Table 2 Clinical outcomes
Fig. 2
figure 2

Kaplan–Meier clinical resolution curve of patients receiving panobacumab versus untreated patients. a Patients with nosocomial Pseudomonas aeruginosa O11 pneumonia receiving ≥1 dose of panobacumab (blue: intent-to-treat group; n = 17) versus untreated patients (red: n = 14). p-Value (log-rank test): 0.3008. b Patients with nosocomial P. aeruginosa O11 pneumonia receiving the full treatment (three doses) of panobacumab (blue: per-protocol group; n = 13) versus untreated patients (red: n = 14). p-Value (log-rank test): 0.0045

Discussion

This manuscript describes a proof-of-concept analysis describing the administration of passive adjunctive immunotherapy of a human monoclonal antibody that specifically targeted the P. aeruginosa O11 LPS O-polysaccharide moiety. This form of immunotherapy may have improved the clinical outcome of patients presenting with nosocomial pneumonia.

Differences were statistically significant only between patients that received three doses of panobacumab. In these patients, an 85 % success rate and a more rapid clinical resolution was achieved, despite these patients presenting with more severe infections and underlying conditions.

Three patients that received only one dose of panobacumab adjunctive immunotherapy died. One died early from septic shock related to the infection and two patients that were excluded by the independent phase IIa panobacumab clinical trial safety committee died later. This may be viewed as a limitation, but it should be pointed out that the full effect of adjunctive immunotherapy targeted at a virulence factor may not be achieved immediately and that repetitive doses may be required to achieve a clinical effect.

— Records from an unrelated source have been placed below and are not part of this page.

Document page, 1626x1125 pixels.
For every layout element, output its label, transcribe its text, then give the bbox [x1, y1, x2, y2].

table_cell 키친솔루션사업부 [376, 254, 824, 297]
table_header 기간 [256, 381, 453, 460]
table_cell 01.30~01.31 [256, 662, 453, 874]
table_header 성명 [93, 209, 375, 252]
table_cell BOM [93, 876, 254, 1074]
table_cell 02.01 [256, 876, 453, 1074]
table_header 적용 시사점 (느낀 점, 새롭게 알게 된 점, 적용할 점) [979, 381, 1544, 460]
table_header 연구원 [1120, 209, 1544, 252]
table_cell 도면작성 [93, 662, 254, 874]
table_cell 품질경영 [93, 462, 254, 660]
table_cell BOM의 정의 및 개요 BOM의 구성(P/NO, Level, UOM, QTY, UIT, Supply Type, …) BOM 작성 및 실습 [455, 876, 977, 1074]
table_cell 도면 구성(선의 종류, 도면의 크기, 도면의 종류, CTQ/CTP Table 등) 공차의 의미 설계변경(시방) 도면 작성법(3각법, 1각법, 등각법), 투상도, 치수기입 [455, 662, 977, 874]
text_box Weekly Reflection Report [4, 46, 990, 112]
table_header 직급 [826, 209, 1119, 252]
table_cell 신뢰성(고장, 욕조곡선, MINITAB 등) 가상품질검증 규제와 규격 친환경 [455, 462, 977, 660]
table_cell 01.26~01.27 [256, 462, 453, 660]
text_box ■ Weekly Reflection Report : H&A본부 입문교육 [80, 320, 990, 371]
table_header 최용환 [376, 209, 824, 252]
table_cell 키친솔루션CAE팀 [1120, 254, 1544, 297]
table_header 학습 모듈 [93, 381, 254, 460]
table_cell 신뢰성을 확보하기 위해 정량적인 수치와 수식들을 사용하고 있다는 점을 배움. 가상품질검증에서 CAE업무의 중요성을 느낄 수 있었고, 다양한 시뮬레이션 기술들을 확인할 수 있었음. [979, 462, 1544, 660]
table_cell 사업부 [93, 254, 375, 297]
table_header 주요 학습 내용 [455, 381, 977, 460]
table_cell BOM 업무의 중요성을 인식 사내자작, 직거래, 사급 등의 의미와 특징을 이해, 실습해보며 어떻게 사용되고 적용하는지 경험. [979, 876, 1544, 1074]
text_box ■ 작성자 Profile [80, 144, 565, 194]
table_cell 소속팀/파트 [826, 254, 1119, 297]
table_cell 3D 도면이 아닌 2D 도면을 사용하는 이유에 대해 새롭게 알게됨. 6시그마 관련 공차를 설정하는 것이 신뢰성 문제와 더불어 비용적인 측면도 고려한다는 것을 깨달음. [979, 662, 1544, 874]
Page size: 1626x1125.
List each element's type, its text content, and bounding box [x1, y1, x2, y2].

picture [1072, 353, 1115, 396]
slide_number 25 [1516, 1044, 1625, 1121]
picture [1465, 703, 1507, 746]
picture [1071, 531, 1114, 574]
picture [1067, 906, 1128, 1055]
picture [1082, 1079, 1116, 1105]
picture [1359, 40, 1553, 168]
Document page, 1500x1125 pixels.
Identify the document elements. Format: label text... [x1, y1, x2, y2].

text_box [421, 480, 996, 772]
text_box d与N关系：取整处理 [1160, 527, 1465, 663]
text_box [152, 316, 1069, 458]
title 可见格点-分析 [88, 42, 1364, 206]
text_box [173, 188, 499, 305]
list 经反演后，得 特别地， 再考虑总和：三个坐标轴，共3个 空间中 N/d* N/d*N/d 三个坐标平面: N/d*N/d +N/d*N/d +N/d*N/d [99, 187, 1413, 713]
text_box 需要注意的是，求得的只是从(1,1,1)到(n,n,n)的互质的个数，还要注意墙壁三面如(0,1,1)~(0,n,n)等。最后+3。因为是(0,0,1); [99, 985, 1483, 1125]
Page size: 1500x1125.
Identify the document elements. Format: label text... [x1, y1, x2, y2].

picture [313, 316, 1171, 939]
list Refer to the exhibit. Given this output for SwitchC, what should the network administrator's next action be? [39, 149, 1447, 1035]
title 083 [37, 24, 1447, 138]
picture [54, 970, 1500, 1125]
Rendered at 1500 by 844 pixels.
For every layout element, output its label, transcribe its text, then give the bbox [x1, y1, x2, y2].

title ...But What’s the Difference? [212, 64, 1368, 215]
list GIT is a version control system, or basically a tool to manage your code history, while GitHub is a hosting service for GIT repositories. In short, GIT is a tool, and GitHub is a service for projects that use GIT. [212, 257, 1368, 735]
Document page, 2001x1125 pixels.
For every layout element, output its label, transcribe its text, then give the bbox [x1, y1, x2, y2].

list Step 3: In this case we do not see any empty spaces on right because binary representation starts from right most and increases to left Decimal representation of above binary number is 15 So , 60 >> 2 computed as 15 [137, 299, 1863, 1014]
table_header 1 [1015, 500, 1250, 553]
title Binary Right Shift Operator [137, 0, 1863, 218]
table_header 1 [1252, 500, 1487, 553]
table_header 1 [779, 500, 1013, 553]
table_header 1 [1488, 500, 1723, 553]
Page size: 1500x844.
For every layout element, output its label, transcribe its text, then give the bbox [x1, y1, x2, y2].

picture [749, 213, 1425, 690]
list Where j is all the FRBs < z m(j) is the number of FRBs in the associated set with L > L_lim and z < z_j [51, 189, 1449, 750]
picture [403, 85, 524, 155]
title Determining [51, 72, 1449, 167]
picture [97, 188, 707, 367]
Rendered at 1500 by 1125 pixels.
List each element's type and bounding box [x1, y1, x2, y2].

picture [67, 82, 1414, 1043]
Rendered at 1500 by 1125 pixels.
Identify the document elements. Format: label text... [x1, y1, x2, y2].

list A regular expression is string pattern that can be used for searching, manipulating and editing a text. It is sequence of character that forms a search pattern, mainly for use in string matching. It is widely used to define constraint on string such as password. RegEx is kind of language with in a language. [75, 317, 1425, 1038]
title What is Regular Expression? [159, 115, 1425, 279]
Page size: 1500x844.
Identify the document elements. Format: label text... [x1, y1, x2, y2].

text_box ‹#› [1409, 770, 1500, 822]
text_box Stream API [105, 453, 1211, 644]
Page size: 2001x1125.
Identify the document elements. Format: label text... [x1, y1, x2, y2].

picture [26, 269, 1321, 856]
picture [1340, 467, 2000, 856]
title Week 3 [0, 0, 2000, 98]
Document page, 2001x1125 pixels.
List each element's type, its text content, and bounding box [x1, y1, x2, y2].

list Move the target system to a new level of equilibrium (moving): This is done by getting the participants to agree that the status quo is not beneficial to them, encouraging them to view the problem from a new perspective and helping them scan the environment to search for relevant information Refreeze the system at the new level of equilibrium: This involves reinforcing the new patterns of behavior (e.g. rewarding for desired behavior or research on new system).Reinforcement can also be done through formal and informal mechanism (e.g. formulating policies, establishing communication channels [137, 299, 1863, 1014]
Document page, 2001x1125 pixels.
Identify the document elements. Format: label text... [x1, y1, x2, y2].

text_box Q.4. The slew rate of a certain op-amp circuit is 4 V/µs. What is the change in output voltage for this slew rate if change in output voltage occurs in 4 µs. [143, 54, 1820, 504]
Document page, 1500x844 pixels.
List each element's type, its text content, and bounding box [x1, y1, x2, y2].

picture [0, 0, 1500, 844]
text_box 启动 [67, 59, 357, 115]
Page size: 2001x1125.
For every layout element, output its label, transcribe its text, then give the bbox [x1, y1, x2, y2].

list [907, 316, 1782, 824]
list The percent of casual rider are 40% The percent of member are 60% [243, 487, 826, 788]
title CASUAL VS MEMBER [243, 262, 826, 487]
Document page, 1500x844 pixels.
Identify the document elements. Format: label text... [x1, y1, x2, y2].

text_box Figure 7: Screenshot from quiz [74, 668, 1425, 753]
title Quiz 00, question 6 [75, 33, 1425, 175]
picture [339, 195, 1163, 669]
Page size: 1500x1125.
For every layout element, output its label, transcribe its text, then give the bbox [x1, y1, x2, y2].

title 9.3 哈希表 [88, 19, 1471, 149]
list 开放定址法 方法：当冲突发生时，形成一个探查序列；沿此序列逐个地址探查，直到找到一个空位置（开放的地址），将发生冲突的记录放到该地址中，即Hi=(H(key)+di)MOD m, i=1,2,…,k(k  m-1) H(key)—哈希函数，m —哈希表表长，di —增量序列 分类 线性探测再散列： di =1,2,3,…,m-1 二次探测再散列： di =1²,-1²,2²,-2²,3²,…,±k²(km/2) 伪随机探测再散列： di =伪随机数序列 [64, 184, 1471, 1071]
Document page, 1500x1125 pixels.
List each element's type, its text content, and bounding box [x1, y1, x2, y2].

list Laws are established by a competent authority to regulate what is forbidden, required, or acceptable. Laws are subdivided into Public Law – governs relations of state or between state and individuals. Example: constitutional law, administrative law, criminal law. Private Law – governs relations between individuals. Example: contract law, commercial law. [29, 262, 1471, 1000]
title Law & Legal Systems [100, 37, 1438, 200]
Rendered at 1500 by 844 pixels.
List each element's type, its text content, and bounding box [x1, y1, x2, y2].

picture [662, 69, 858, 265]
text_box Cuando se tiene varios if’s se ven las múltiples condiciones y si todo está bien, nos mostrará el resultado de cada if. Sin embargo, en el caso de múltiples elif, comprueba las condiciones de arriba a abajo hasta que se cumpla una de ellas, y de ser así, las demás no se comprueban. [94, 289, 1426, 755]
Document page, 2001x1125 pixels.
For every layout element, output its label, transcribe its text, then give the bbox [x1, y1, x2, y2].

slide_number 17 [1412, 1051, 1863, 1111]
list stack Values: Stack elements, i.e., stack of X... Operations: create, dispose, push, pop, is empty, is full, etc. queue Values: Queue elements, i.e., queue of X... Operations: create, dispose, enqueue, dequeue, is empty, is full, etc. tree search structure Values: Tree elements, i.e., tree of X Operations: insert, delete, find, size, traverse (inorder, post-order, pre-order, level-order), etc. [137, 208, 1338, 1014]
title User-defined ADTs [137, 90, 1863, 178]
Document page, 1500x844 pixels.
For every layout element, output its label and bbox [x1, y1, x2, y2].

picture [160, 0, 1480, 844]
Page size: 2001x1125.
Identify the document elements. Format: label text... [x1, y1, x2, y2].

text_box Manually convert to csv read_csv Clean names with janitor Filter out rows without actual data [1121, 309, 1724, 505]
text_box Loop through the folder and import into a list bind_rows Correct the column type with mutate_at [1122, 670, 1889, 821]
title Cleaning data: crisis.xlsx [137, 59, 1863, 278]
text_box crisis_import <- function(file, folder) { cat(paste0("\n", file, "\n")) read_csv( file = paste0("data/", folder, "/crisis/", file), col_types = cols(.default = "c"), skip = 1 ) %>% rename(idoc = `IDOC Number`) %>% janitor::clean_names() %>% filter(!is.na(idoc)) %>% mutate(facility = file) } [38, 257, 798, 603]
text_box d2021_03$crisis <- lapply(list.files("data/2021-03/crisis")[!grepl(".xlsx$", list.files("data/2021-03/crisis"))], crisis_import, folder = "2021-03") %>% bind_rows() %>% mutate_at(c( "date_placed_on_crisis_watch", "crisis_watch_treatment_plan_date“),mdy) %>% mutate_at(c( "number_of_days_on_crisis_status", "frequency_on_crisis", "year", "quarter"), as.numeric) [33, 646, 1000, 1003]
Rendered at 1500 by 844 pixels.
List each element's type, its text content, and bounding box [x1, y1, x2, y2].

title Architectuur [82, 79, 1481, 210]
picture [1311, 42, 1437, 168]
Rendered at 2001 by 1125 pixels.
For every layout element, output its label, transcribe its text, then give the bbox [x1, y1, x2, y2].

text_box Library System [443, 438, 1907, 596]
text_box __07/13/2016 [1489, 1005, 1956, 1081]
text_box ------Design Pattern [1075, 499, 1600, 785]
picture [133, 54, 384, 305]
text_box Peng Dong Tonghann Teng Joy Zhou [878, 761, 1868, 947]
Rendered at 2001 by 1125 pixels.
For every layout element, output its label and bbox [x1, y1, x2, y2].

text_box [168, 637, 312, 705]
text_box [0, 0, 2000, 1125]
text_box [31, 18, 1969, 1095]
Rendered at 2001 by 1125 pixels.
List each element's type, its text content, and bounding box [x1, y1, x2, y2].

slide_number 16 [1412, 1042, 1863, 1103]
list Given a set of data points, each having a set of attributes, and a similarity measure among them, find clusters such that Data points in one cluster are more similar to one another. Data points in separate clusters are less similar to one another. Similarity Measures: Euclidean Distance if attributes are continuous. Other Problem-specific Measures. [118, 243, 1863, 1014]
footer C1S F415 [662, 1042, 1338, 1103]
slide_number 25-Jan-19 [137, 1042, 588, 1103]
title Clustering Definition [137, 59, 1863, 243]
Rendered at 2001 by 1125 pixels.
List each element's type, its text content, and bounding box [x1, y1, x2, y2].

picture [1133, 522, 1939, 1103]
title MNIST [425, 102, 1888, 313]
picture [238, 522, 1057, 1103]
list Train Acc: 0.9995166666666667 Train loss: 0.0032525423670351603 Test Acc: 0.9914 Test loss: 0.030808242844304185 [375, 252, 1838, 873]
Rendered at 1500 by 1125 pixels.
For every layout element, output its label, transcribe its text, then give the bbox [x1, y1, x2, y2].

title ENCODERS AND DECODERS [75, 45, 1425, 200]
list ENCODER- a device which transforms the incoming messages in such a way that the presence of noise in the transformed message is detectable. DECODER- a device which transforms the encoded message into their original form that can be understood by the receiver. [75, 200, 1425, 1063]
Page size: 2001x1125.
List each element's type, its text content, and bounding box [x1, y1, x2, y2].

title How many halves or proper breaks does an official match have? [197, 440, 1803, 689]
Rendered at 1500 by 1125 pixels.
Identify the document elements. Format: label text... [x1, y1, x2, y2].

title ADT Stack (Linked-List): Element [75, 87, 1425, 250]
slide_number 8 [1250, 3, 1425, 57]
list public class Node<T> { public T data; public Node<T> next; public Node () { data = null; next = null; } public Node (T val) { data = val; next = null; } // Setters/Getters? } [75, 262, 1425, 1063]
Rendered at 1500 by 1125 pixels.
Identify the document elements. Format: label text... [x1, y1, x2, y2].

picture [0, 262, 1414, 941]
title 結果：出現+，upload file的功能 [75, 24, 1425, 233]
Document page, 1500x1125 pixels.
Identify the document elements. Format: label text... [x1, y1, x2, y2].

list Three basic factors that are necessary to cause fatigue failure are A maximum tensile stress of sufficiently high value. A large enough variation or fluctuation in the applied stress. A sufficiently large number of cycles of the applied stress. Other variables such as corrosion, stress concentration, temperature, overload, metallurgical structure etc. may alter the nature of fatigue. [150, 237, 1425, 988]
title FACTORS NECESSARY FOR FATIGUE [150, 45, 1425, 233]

These results are consistent with previous in vitro and in vivo data obtained with panobacumab. The diffusion of panobacumab from blood into the alveolar spaces may have contributed to its efficacy [29]. Moreover, observed relapses at day 30 may be explained by the disappearance of panobacumab from the blood [29] at this time.

Conclusions regarding the clinical efficacy of panobacumab in the treatment of nosocomial P. aeruginosa O11 infections should be made with caution, since this post-hoc analysis consisted of a limited number of patients. Nevertheless, such preliminary results are encouraging and may justify a large prospective randomized clinical trial in critically ill patients presenting with P. aeruginosa nosocomial infections.

In summary, these preliminary results suggested that the full course of panobacumab adjunctive immunotherapy (three doses) targeting serotype-specific LPS of P. aeruginosa O11 may have improved the clinical outcome of patients presenting with nosocomial pneumonia.